1. Etika Subsistensi
Berdasarkan pandangan Scott, etika subsitensi
itu berawal dari kecemasan akan terjadinya kekurangan sebuah subsistensi.
Petani-petani yang berada dalam suatu kehidupan yang subsistem, yaitu kehidupan
yang berada dibatas minimal kebutuhan dasar dari satu musim panen ke musim panen
berukutnya. Sementara itu, dalam masyrakat berkembang hal seperti ini disebut
dengan moral subsistensi, yaitu adanya suatu jaminan sosial terhadap
petani-petani kecil.[8]
Seperti seorang petani yang sedang berada dalam masa-masa sulit (paceklik),
maka para Patron[9] wajib
memberikan pertolongan terhadap petani yang sedang mengalami kesulitan
tersebut, sedangkan petani kelas kecil (klien)[10]
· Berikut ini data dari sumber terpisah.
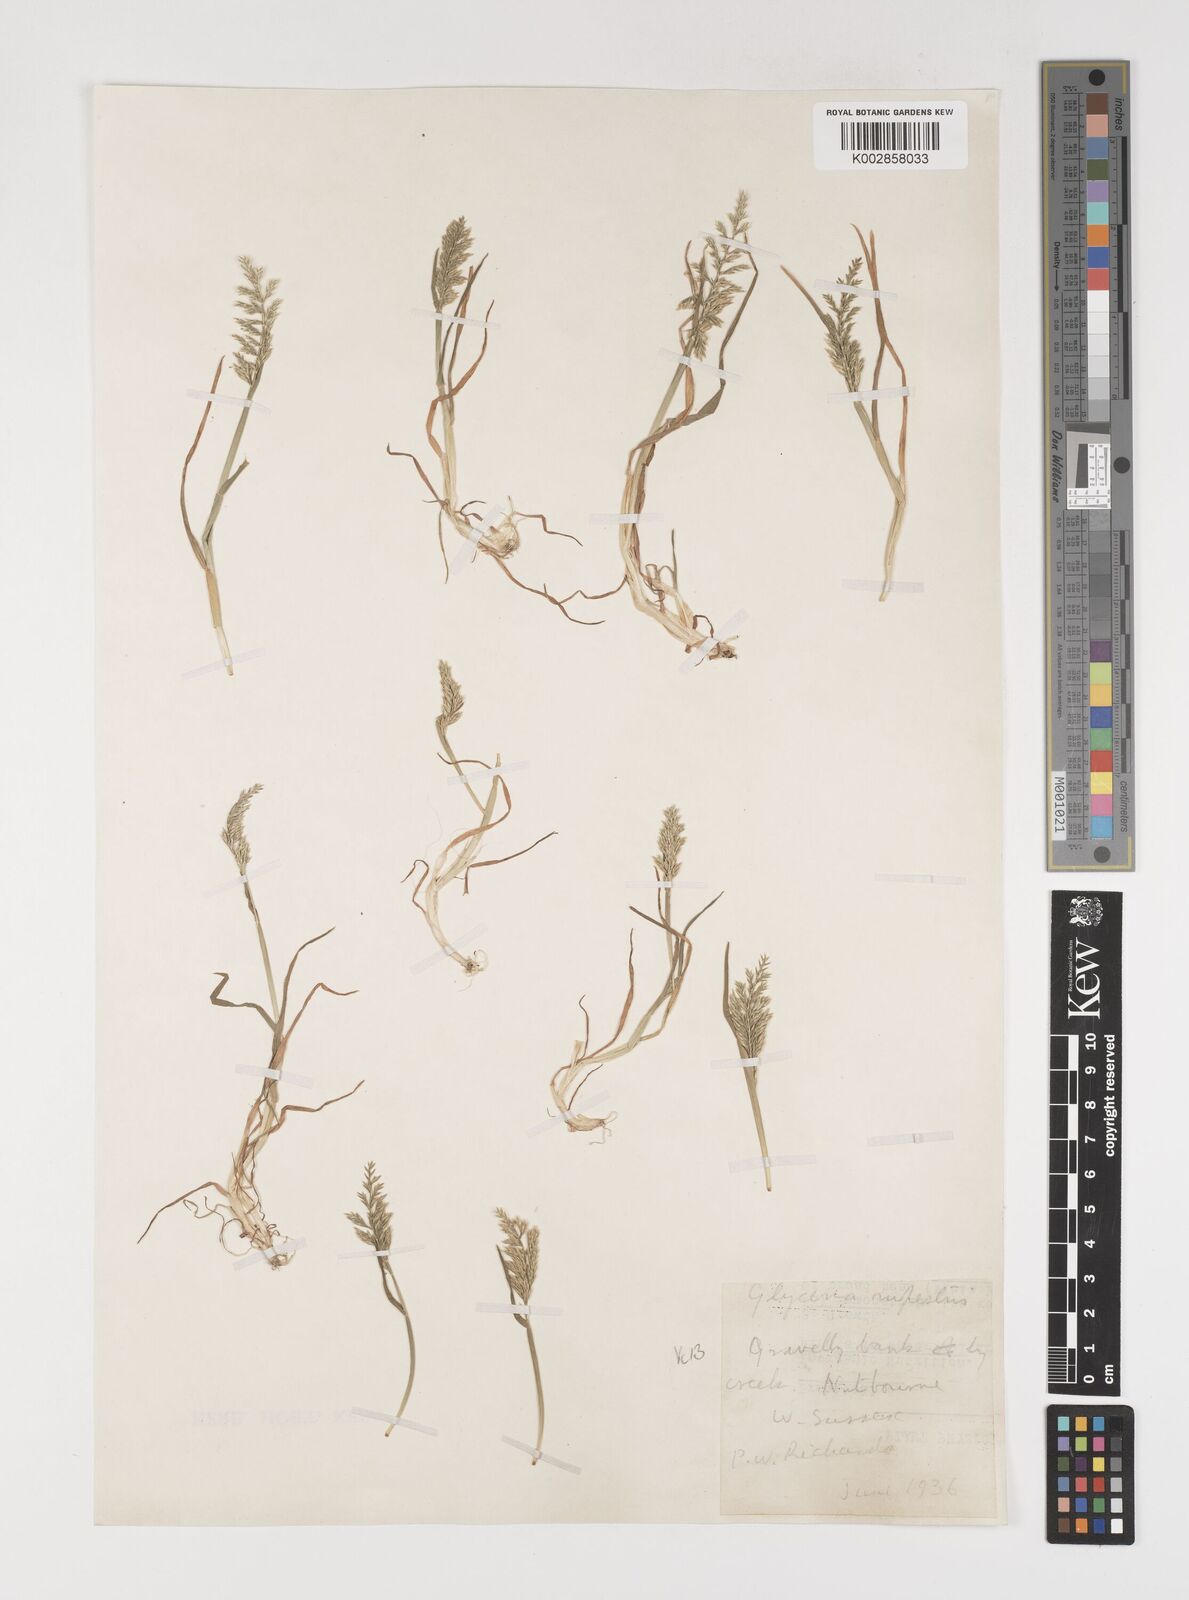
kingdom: Plantae
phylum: Tracheophyta
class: Liliopsida
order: Poales
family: Poaceae
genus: Puccinellia
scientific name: Puccinellia rupestris
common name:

mempunyai kewajiban untuk menolong Patron disaat ia sedang membutuhkan
pertolongan.
a. Ikatan Patron Klien
Hubungan patron klien -- sebuah
pertukaran hubungan antara kedua peran -- dapat dinyatakan sebagai kasus khusus
dari ikatan diadik (dua orang) yang terutama melibatkan persahabatan
instrumental, dimana seorang individu dengan status sosio-ekonomi yang lebih
tinggi (patron) menggunakan pengaruh dan suberdayanya untuk menyediakan
perlindungan atau keunttungan-keuntungan bagi seseorang dengan status yang
lebih rendah (klien).[11]
·
Terdapat ketidaksamaan
dalam pertukaran (inequality of exchange) yang menggambarkan perbedaan dalam
kekuasaaan, kekayaan dan kedudukan.
·
Adanya sifat
tatap muka (face to face character), dimana hubungan ini bersifat instrumental
yakni, kedua belah pihak saling memperhitungkan untung-rugi, meskipun demikian
masih terdapat unsur rasa yang tetap berpengaruh karena adanya kedekatan
hubungan.
·
Ikatan ini
bersifat luwes dan meluas (difuse flexibility), sifat meluas terlihat pada
tidak terbatasnya hubungan pada kegiatan kerja saja, melainkan juga hubungan
tetangga, kedekatan secara turun-menurun ataupun persahabatan dimasa lalu,
selain itu terdapat pertukaran bantuan tenaga (jasa), dan dukungan kekuatan
selain jenis-jenis pertukaran uang dan barang.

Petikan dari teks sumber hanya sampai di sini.